This image is the cover for the book Listen to the Voice, Canongate Classics

Listen to the Voice, Canongate Classics

These eighteen short stories by the Scottish poet and author of Consider the Lilies “focus on the ambiguities of the inner voice . . . with moments of searing emotion” (Independent on Sunday, UK).

This collection of the best of Iain Crichton Smith’s short fiction beckons us to listen, not only to the voice of this impeccable author, but to the many voices, both public and private, that he conjures in his characters. Ranging from inner promptings towards self-discovery to the unconscious comedy of everyday speech and even the rantings of near madness, these stories display the peaks of Smith’s wry, surrealistic humor, and his confessional mode in examining the past.

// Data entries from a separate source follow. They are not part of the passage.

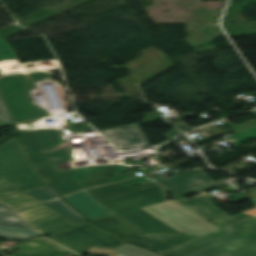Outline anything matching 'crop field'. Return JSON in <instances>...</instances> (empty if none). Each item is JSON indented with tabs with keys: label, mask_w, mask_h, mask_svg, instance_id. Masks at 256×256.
Wrapping results in <instances>:
<instances>
[{
	"label": "crop field",
	"mask_w": 256,
	"mask_h": 256,
	"mask_svg": "<svg viewBox=\"0 0 256 256\" xmlns=\"http://www.w3.org/2000/svg\"><path fill=\"white\" fill-rule=\"evenodd\" d=\"M0 231L41 236L8 206L0 204Z\"/></svg>",
	"instance_id": "obj_13"
},
{
	"label": "crop field",
	"mask_w": 256,
	"mask_h": 256,
	"mask_svg": "<svg viewBox=\"0 0 256 256\" xmlns=\"http://www.w3.org/2000/svg\"><path fill=\"white\" fill-rule=\"evenodd\" d=\"M132 172H135V171H132ZM132 172L121 173V174H117V175H113V176H109V177H105L97 180H92V181H88L80 184L86 189V188H90V187H94L102 184L111 183L114 181H119L121 179L131 178L128 176V174Z\"/></svg>",
	"instance_id": "obj_18"
},
{
	"label": "crop field",
	"mask_w": 256,
	"mask_h": 256,
	"mask_svg": "<svg viewBox=\"0 0 256 256\" xmlns=\"http://www.w3.org/2000/svg\"><path fill=\"white\" fill-rule=\"evenodd\" d=\"M63 126H64L65 130L67 131L69 137L78 136L79 133L88 132V131H93V132L97 133L88 124L71 127L69 125V123H65V124H63Z\"/></svg>",
	"instance_id": "obj_20"
},
{
	"label": "crop field",
	"mask_w": 256,
	"mask_h": 256,
	"mask_svg": "<svg viewBox=\"0 0 256 256\" xmlns=\"http://www.w3.org/2000/svg\"><path fill=\"white\" fill-rule=\"evenodd\" d=\"M0 119L11 124V119H10V116H9V113L7 111V108L4 104V101L2 99V96L0 94Z\"/></svg>",
	"instance_id": "obj_23"
},
{
	"label": "crop field",
	"mask_w": 256,
	"mask_h": 256,
	"mask_svg": "<svg viewBox=\"0 0 256 256\" xmlns=\"http://www.w3.org/2000/svg\"><path fill=\"white\" fill-rule=\"evenodd\" d=\"M108 252H109V250H107V249L91 248L87 253H97V254L107 255Z\"/></svg>",
	"instance_id": "obj_29"
},
{
	"label": "crop field",
	"mask_w": 256,
	"mask_h": 256,
	"mask_svg": "<svg viewBox=\"0 0 256 256\" xmlns=\"http://www.w3.org/2000/svg\"><path fill=\"white\" fill-rule=\"evenodd\" d=\"M15 213L40 234L51 235L75 227L74 224L43 203L21 209Z\"/></svg>",
	"instance_id": "obj_8"
},
{
	"label": "crop field",
	"mask_w": 256,
	"mask_h": 256,
	"mask_svg": "<svg viewBox=\"0 0 256 256\" xmlns=\"http://www.w3.org/2000/svg\"><path fill=\"white\" fill-rule=\"evenodd\" d=\"M179 134H181L177 129L171 131V132H167L162 134L163 136H165L166 138L170 139L172 137L178 136Z\"/></svg>",
	"instance_id": "obj_30"
},
{
	"label": "crop field",
	"mask_w": 256,
	"mask_h": 256,
	"mask_svg": "<svg viewBox=\"0 0 256 256\" xmlns=\"http://www.w3.org/2000/svg\"><path fill=\"white\" fill-rule=\"evenodd\" d=\"M17 72H24V71H16V72H12V73H17ZM11 74V73H10Z\"/></svg>",
	"instance_id": "obj_38"
},
{
	"label": "crop field",
	"mask_w": 256,
	"mask_h": 256,
	"mask_svg": "<svg viewBox=\"0 0 256 256\" xmlns=\"http://www.w3.org/2000/svg\"><path fill=\"white\" fill-rule=\"evenodd\" d=\"M54 188L61 196L83 189L77 181L55 186Z\"/></svg>",
	"instance_id": "obj_21"
},
{
	"label": "crop field",
	"mask_w": 256,
	"mask_h": 256,
	"mask_svg": "<svg viewBox=\"0 0 256 256\" xmlns=\"http://www.w3.org/2000/svg\"><path fill=\"white\" fill-rule=\"evenodd\" d=\"M157 167H158V165L152 166V167H148V168H145V169H141V170H137V172L141 171L143 174H145V173H149V172H152V171L156 170Z\"/></svg>",
	"instance_id": "obj_33"
},
{
	"label": "crop field",
	"mask_w": 256,
	"mask_h": 256,
	"mask_svg": "<svg viewBox=\"0 0 256 256\" xmlns=\"http://www.w3.org/2000/svg\"><path fill=\"white\" fill-rule=\"evenodd\" d=\"M220 189H222L226 193H228L230 191H232V192L236 191V189L232 185L220 187Z\"/></svg>",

The longer stories, illustrative of Smith’s novels, are represented by ‘Murdo’ and the seminal ‘The Black and the Red’. There are also outstanding short pieces such as ‘Listen to the Voice’ and the poignant vignette, ‘The Dying’.

This edition of Listen to the Voice includes an introduction by Douglas Gifford.

“He has a dry pungent humor, a gift for comic invention and a welcome ability to laugh at himself and his background while making a serious point and taking us to conclusions that are anything but obvious.” —The Scotsman, UK

Iain Crichton Smith, Douglas Gifford

Iain Crichton Smith (1928-98) was born in Glasgow and raised by his widowed mother on the Isle of Lewis before going to Aberdeen to attend university. As a sensitive and complex poet in both English and his native Gaelic, he has published many collctions of verse, from The Long RIver in 1955 to A Life in 1986. The latter volume looks back over his years in Lewis and Aberdeen, to remember a spell of National Service in the fifties, leading to his work as an English teacher in Clydebank and Dumbarton, and from 1955 at the High School in Oban until his retirement in 1977. He has been recipient of a number of literary prizes, Scottish Arts Council Awards and fellowships, as well as the Queen's Jubilee Medal and, in 1980, an OBE.